Craigslist: Craigslist is a fickle creature and you can find huge rip offs or smoking deals, it just depends on your savvy as a buyer. Personally, I’m very leery of Craigslist for one because I hate the idea of meeting a stranger in a random parking lot, without overwatch, when they know I have money. Additionally, I know from unfortunate experience that a lot of thieves move stolen property using Craigslist so buyer be very aware and don’t be afraid to ask questions. Take note of the license plate of the car of whoever you’re meeting, just in case.

Antique stores: Like Craigslist, these can be hit or miss. If there’s only one in a town, it’s my experience that they tend to jack their prices. However, if you’ve got a few little shops and they’re clustered in the same business district, generally you see prices are a little more reasonable. Hooray competition!

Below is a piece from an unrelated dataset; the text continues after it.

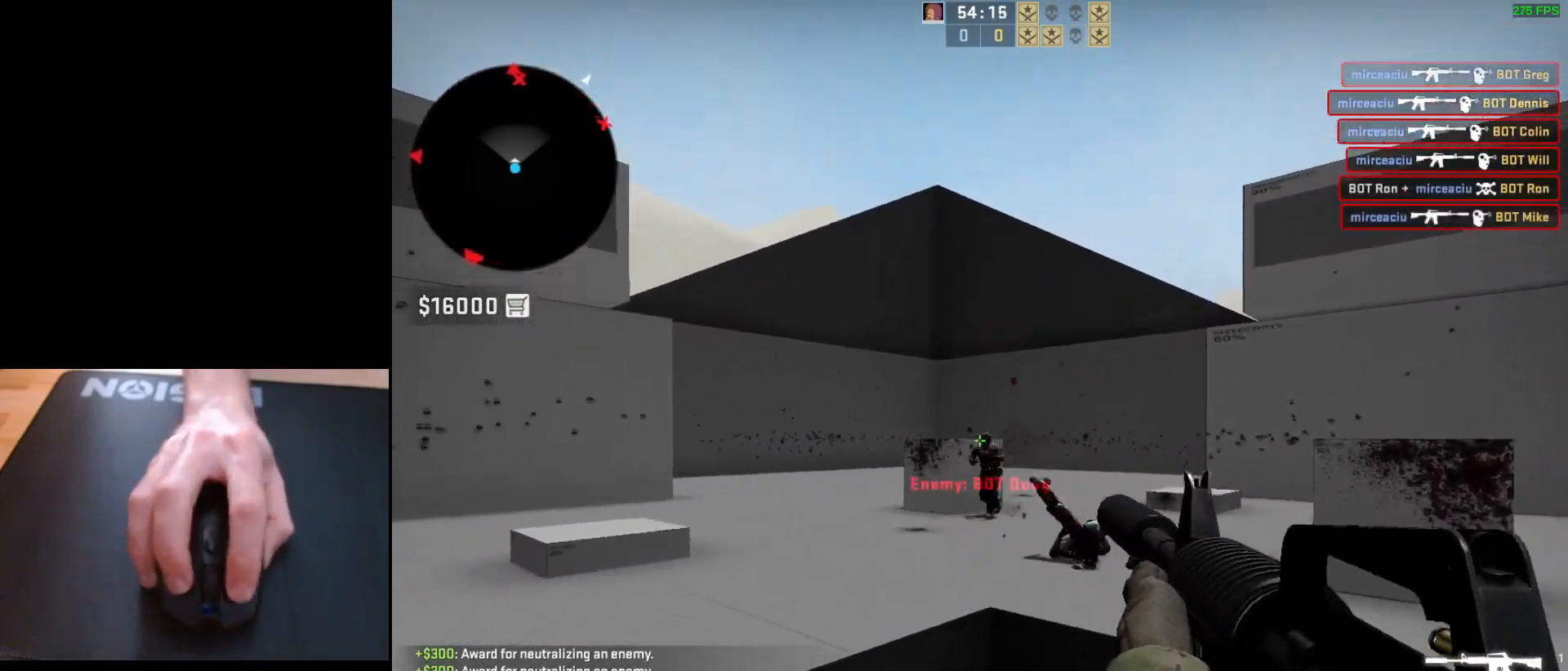
{"keys": [], "mouse": ["left"], "events": []}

Now some lesser known sources-

Goodwill: While the Goodwill stores aren’t bad, per se, I’ve had way better luck at their distribution and outlet centers. Basically they’re lined with rows of bins that you can dig through and find an amazing assortment of random suff. Most of the stuff is sold by the pound unless individually marked. You can find some amazing deals on stuff there but be forewarned that they’re often where stuff that didn’t sell in the normal stores goes before ending up in a landfill. Also the people watching is amazing.

Habitat for Humanity Restore: Generally focused on building materials, if you’re looking for a cool old door to turn into something or a funky lighting fixture, the Restores are gold mines. They often have furniture and things as well.

Salvation Army: I could be wrong, but it seems to me some Salvation Army stores seemed focused on some things, like clothes, while others seem to focus on furniture and things. Either way I’ve scrounged some old tools and cool furniture pieces from SA and they’re worth a look.

Nothing really earth shattering in this post. If you have another resource, please share it in the comments!